Volume 4, October 2011

BIRDIE
MRB ChelkoView Contributor’s Note

from M a n h a t t a t i o n s

= To keep alive I flick unpolished fingers against the skull of this city, like, hey, my sister bleeds forever from the head, in my head she is four years old and jumping under the porch steps, wet, everything changes, New York, you would want, too, secretly, for the rest of your life, to see that much blood again, and on the drive to the hospital you would understand everything and imagine leaves as schools of red fish flexing streams through the wind. = because there is none the park lawn now trampled black with charcoal dust still two kids chase the dream of an orange ball through the muck a woman with a trash bag slung over her shoulder crosses the street so slow the world pauses it’s possible the mouth of a man singing at a red light in his minivan frozen open a sound no one will ever hear slips back down his throat not a single voice rises in the whole world as abandoned cruise ships scoot along the ocean of sky pretending to be clouds = the breath of morning I can’t smell the difference between train stops what if anything does that mean people should at times be able to mention the names of poets without dropping them and think for no reason of elephants as their hearts fill with coffee I think for no reason if you like me you should say you like me and hold out your hand I’m headed to work with a small cache of great heights stuffed in my brain like I want to win prizes and never work again for anyone I’ll wear impossibly red heels be the woman I will never be the woman on the platform laughing into the wind of passing time and train holding her leather bag and cell phone like no way is the wrong way home = The recorded voice of a politician rises from a slow moving truck bed.
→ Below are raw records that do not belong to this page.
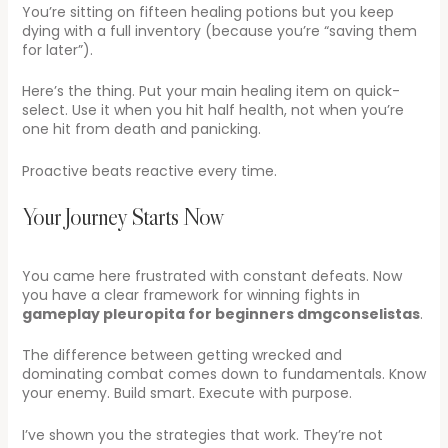
You’re sitting on fifteen healing potions but you keep
dying with a full inventory (because you’re “saving them
for later”).
Here’s the thing. Put your main healing item on quick-
select. Use it when you hit half health, not when you’re
one hit from death and panicking.
Proactive beats reactive every time.
Your Journey Starts Now
You came here frustrated with constant defeats. Now
you have a clear framework for winning fights in
gameplay pleuropita for beginners dmgconselistas
.
The difference between getting wrecked and
dominating combat comes down to fundamentals. Know
your enemy. Build smart. Execute with purpose.
I’ve shown you the strategies that work. They’re not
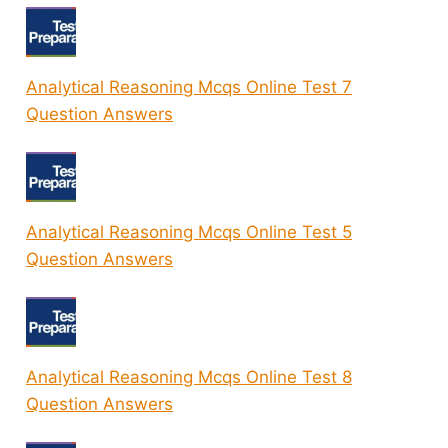
Analytical Reasoning Mcqs Online Test 7
Question Answers
Analytical Reasoning Mcqs Online Test 5
Question Answers
Analytical Reasoning Mcqs Online Test 8
Question Answers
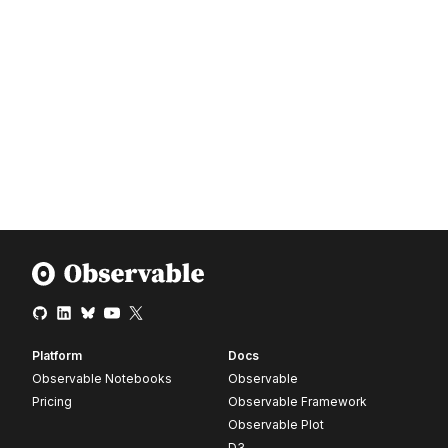
Platform
Docs
Observable Notebooks
Observable
Pricing
Observable Framework
Observable Plot
D3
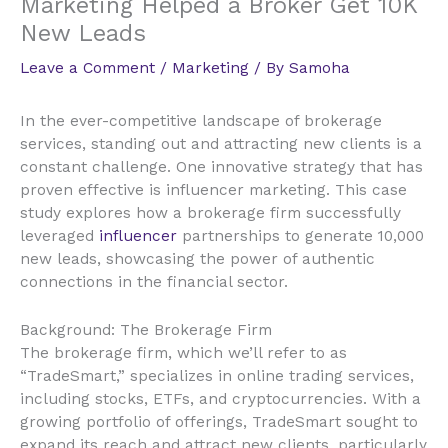
Marketing Helped a Broker Get 10K
New Leads
Leave a Comment
/
Marketing
/ By
Samoha
In the ever-competitive landscape of brokerage
services, standing out and attracting new clients is a
constant challenge. One innovative strategy that has
proven effective is influencer marketing. This case
study explores how a brokerage firm successfully
leveraged
influencer
partnerships to generate 10,000
new leads, showcasing the power of authentic
connections in the financial sector.
Background: The Brokerage Firm
The brokerage firm, which we’ll refer to as
“TradeSmart,” specializes in online trading services,
including stocks, ETFs, and cryptocurrencies. With a
growing portfolio of offerings, TradeSmart sought to
expand its reach and attract new clients, particularly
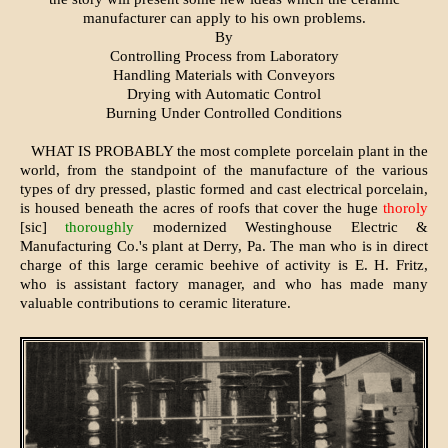
manufacturer can apply to his own problems.
By
Controlling Process from Laboratory
Handling Materials with Conveyors
Drying with Automatic Control
Burning Under Controlled Conditions
WHAT IS PROBABLY the most complete porcelain plant in the
world, from the standpoint of the manufacture of the various
types of dry pressed, plastic formed and cast electrical porcelain,
is housed beneath the acres of roofs that cover the huge
thoroly
[sic]
thoroughly
modernized Westinghouse Electric &
Manufacturing Co.'s plant at Derry, Pa. The man who is in direct
charge of this large ceramic beehive of activity is E. H. Fritz,
who is assistant factory manager, and who has made many
valuable contributions to ceramic literature.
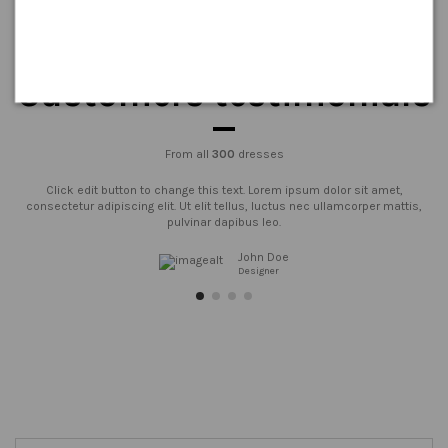
Customers testimonials
From all
300
dresses
Click edit button to change this text. Lorem ipsum dolor sit amet,
consectetur adipiscing elit. Ut elit tellus, luctus nec ullamcorper mattis,
pulvinar dapibus leo.
John Doe
Designer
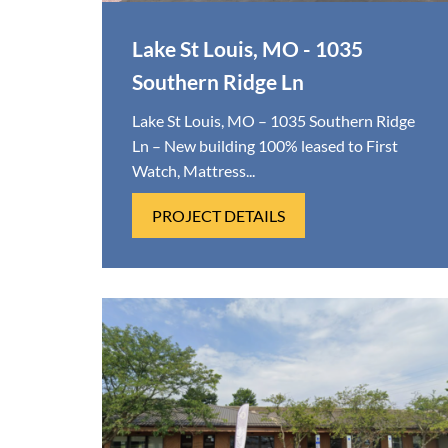
Lake St Louis, MO - 1035
Southern Ridge Ln
Lake St Louis, MO – 1035 Southern Ridge
Ln – New building 100% leased to First
Watch, Mattress...
PROJECT DETAILS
Everything an overlay. The white noise of trains and buses rumbles too, like some long constipated volcano we’ve all stopped fearing over time. Only one man on the street still believes we will burn one day, and even he doesn’t move. Already a rock seared orange, he says, Watch the steam rise from my scorched head like the hair of an ocean god curled by the sea. The politician’s voice, unintelligible, booms down the block. A woman’s laugh cracks the pavement, and I crawl inside the dark gash because haven’t we just made a big mess of living? Have a seat. Let’s go crazy. We have no hope and no money, New York.